(1.) This is an application for revision of an appellate order of Pandit Uma Charan Misra, Magistrate, First Class, dismissing an appeal against the order of conviction under Section 290 of the Indian Penal Code passed by the Tahsildar of Mohammadabad against the applicant Raghunath Kandu. The facts of the case are as follows. Applicant Raghunath Kandu was sent up by the Mubarakpur police for trial under Section 34 of the Police Act 5 of 1861. It was complained that he kept logs of wood in a public way, and thereby caused obstruction to the passers-by. It was proved that logs of wood were lying there and they could cause obstruction on market days. The accused admitted that he cut a tamarind tree and some pieces of timber lay on the public way. He, however, pleaded that he could not remove them on account of the prevalence of plague in the village. The accused produced no evidence in his defence.
(2.) The Tahsildar Magistrate found that the accused's act did not come under Section 34 of the Police Act and it was an offence under Section 290 of the Indian Indian Penal Code. He, therefore, convicted applicant under the latter section and fined him Rs. 10. Applicant preferred an appeal which was dismissed and it was held that under Section 237 of the Criminal P.C. a person charged with one offence can be convicted of another offence. Appellant now comes in revision to this Court and I think this order cannot be upheld.

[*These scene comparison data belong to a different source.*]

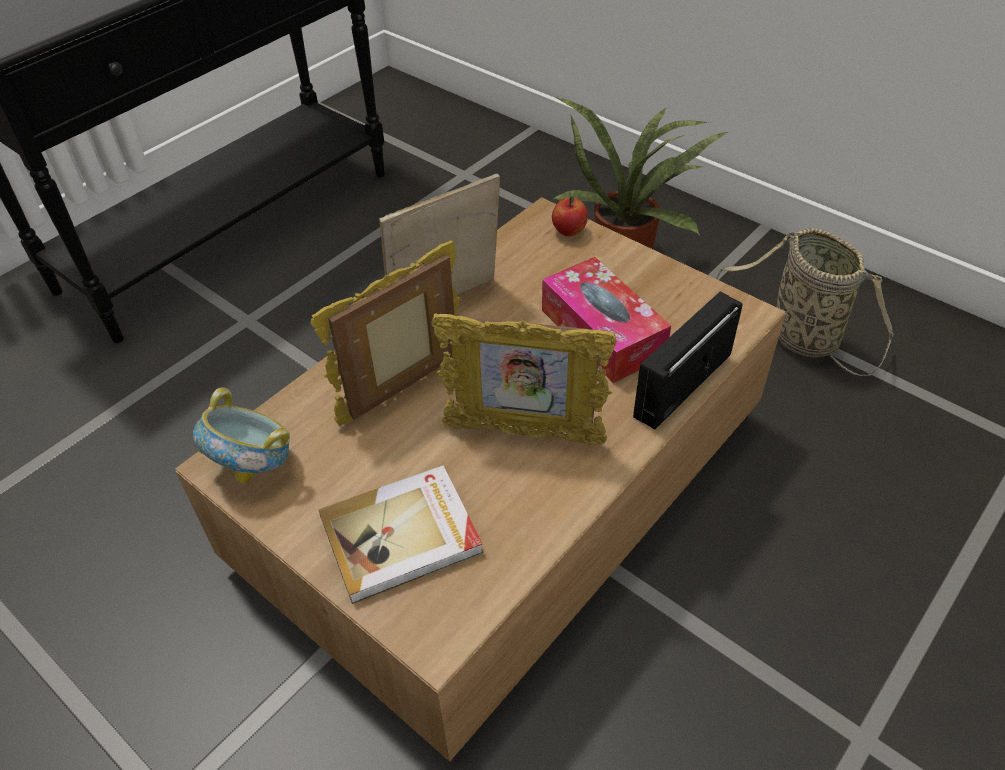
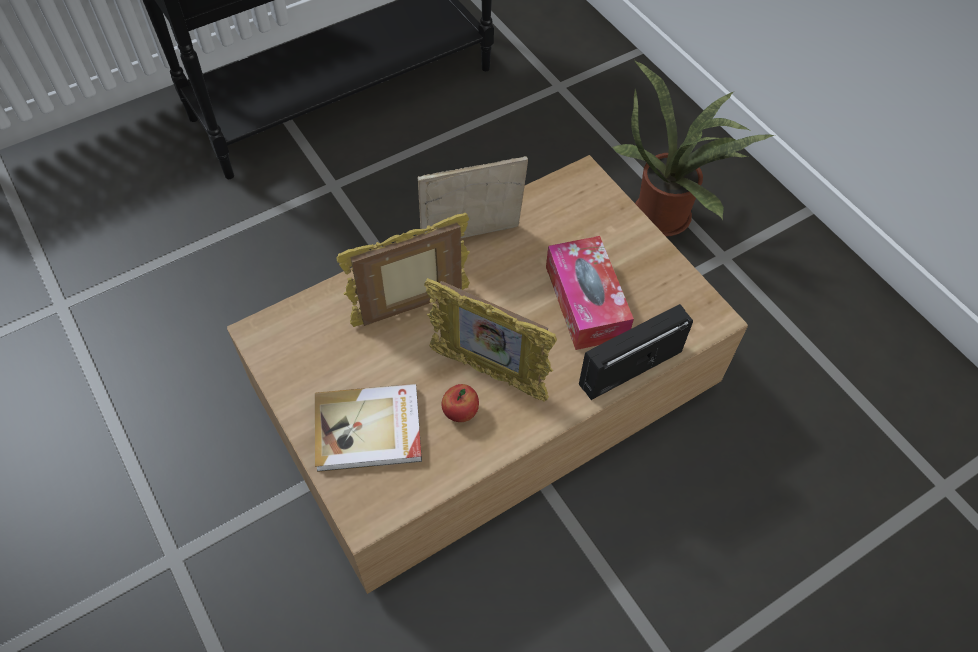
camera: 15 degrees right, 10 degrees up
(254, 466) = (282, 341): bowl -> none
(569, 231) = (598, 196): apple -> apple (460, 412)
(798, 336) = (788, 327): basket -> none

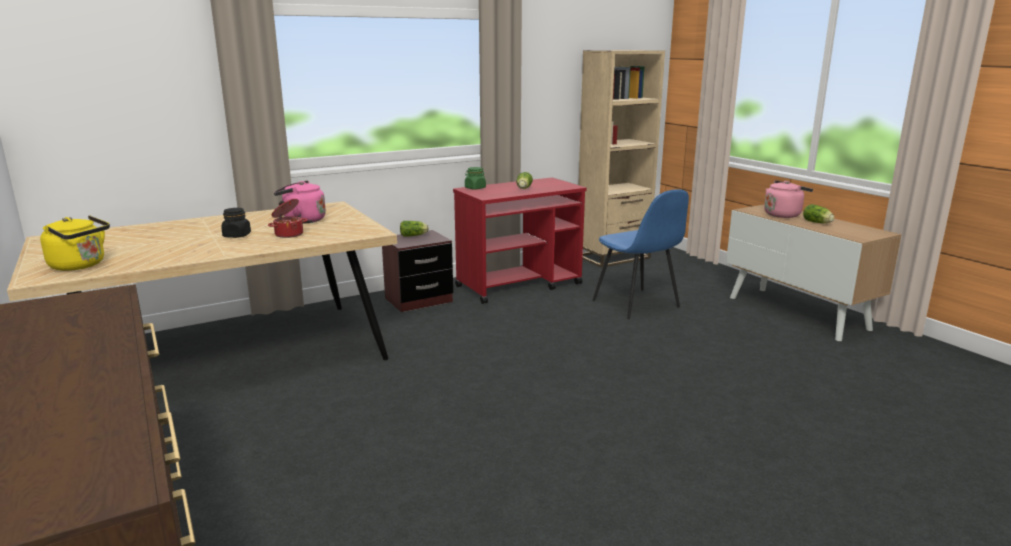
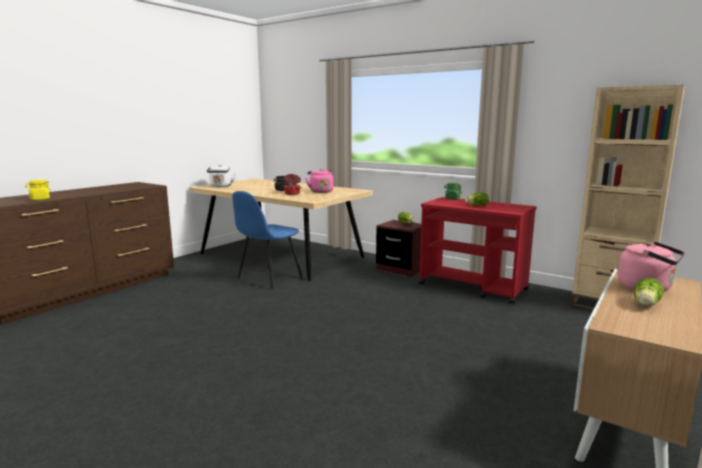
camera: 65 degrees right, 5 degrees down
(80, 265) = (221, 186): yellow kettle -> white kettle
(108, 411) = (39, 199): none -> yellow jar
(637, 304) = (502, 332): blue chair -> blue chair (268, 278)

(3.) The accused was charged under Section 34 of the Police Act. The accused must have known through his legal advisers that he committed no offence under the Police Act. He, therefore, made no defence. The accused was never told that there was a charge under Section 290 of the Indian Penal Code against him. He had no knowledge of the charge against him until he was convicted and sentenced. It appears from the judgment of the Tahsildar that Section 290 of the Indian Penal Code was introduced by him in his judgment at the very last moment. The accused had no opportunity to meet the charge. He did not even know of it till his conviction. This in my opinion, is not only an irregularity but an illegality which had prejudiced the accused. It is possible the, accused might have been advised to give evidence that there was no public nuisance and the keeping of the wood there caused no public inconvenience had he bean informed that he was charged with committing a public nuisance.